CYCLES

Published on 9 May 2025 at 19:34

Cycles - Alex Eskandarkhah | Runtime: 21 Minutes | Genre: Drama/Romance | Written by: Andre Kelly | Starring: Andre Kelly & Kat Khan

Logline: After a chance encounter at a laundromat, a reclusive man’s carefully insulated world begins to unravel, forcing him to confront the haunting weight of connection, trauma, and the quiet rituals that keep him numb.

Some films strive to be heard; "Cycles" is more interested in what we see when no one thinks we're looking. It lingers not in the loud moments, but in the accidental ones — the way a person folds a shirt, avoids eye contact, or hesitates before speaking. It's about disconnection masquerading as routine, and the brief collisions that threaten to undo it all. 

 

"Cycles," written by and starring Andre Kelly and directed by Alex Eskandarkhah, isn’t interested in transformation as a tidy narrative arc.
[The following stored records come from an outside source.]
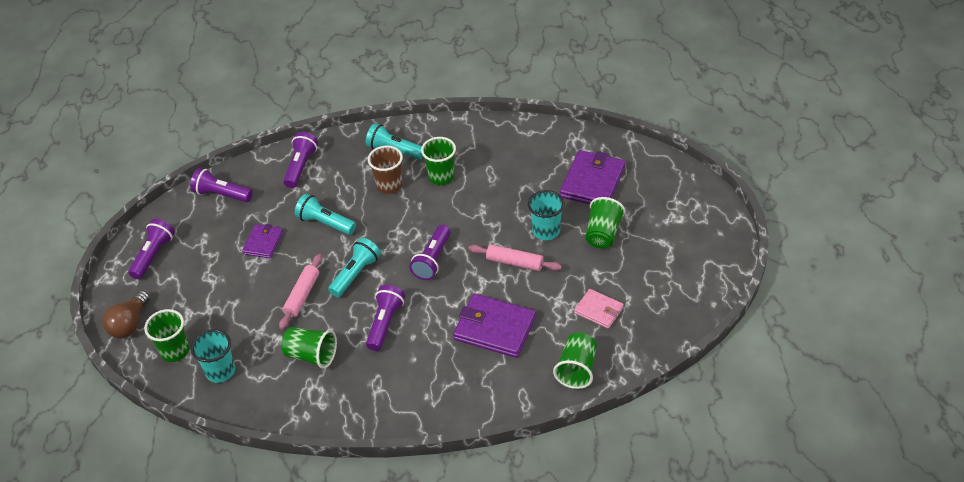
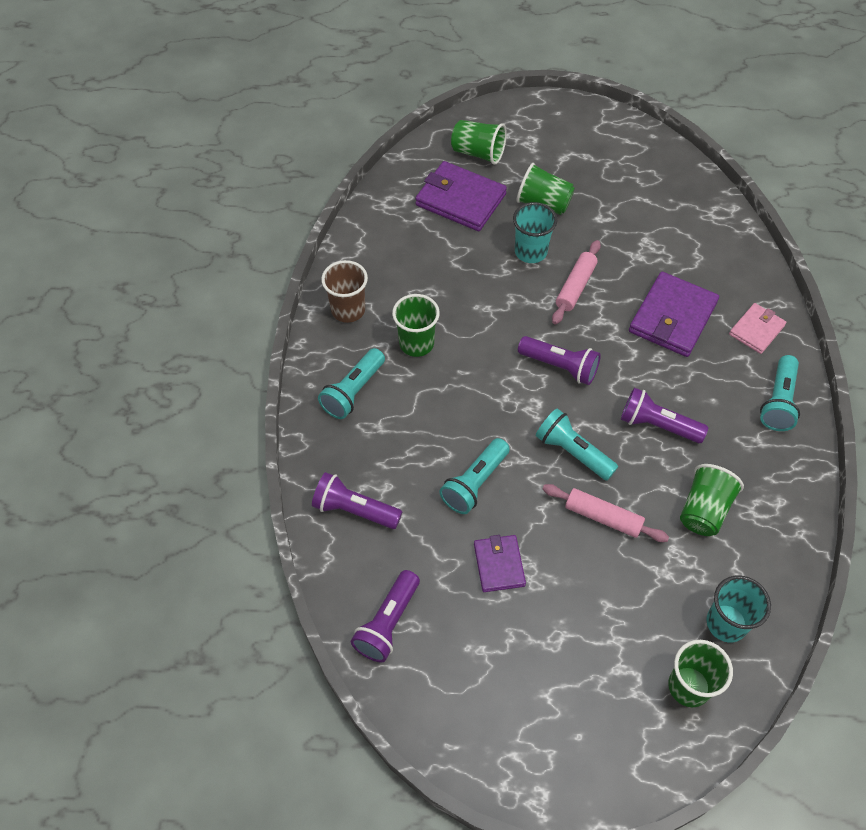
camera: 85 degrees left, 10 degrees up
brown light bulb [103,290,150,338] -> none
purple flashlight [128,219,175,279] -> none
purple wallet [242,224,283,259] -> purple wallet turned 60 degrees clockwise [474,535,526,592]
brown cup [368,145,403,194] -> brown cup moved to [321,260,368,323]
green cup [553,333,597,389] -> green cup moved to [451,120,507,165]
pink wallet [574,289,624,329] -> pink wallet moved to [729,303,786,354]
none -> turquoise flashlight [760,355,800,431]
It’s a story about inertia — about the rituals we build to keep the world out and how even the smallest disruption can expose what we’ve buried. 

 

Jerome is not on a journey so much as stuck in a loop: isolated, detached, grieving, and managing his emotions through the safe distance of screens and routines. When his washing machine breaks, it isn’t fate knocking — it’s life nudging. He’s forced into a late-night laundromat where he meets a woman who isn’t there to save him or be saved, but to mirror something uncomfortable back at him: that connection, even unwanted, can be disarming. 

 

Kat Khan’s character is drawn with sharp edges and guarded softness — someone marked by her past, but not defined by it. Her interaction with Jerome is slow, resistant, and painfully honest. There is no neat vulnerability here; it’s cautious, half-revealed, and never performative. The connection they build feels fragile and unspoken, like something that could break simply by acknowledging it too openly. 

 

Eskandarkhah directs with restraint, allowing the tension to come from what’s withheld rather than what’s dramatized. Every glance, pause, and unfinished sentence carries emotional weight. The laundromat’s sterile, fluorescent light becomes a fitting backdrop — not for revelation, but for unearthed weariness. These two characters don’t meet in the middle; they circle one another, scarred and hesitant. 

 

When a figure from the woman’s past intrudes, the film doesn’t escalate — it contracts. And that choice is crucial. Trauma here isn’t a plot device; it’s a presence, always humming in the background, even in silence. Jerome doesn’t step forward to help. He retreats. And the film allows him to. Because some people are too familiar with their own brokenness to risk touching someone else’s. 

 

This is a film that rejects the comfort of catharsis. Instead, it forces us to sit in the discomfort of emotional paralysis, where moments of connection are rare, fleeting, and often too much to bear. "Cycles" doesn’t offer answers, but it dares to ask: what happens when you’re finally seen — and it hurts?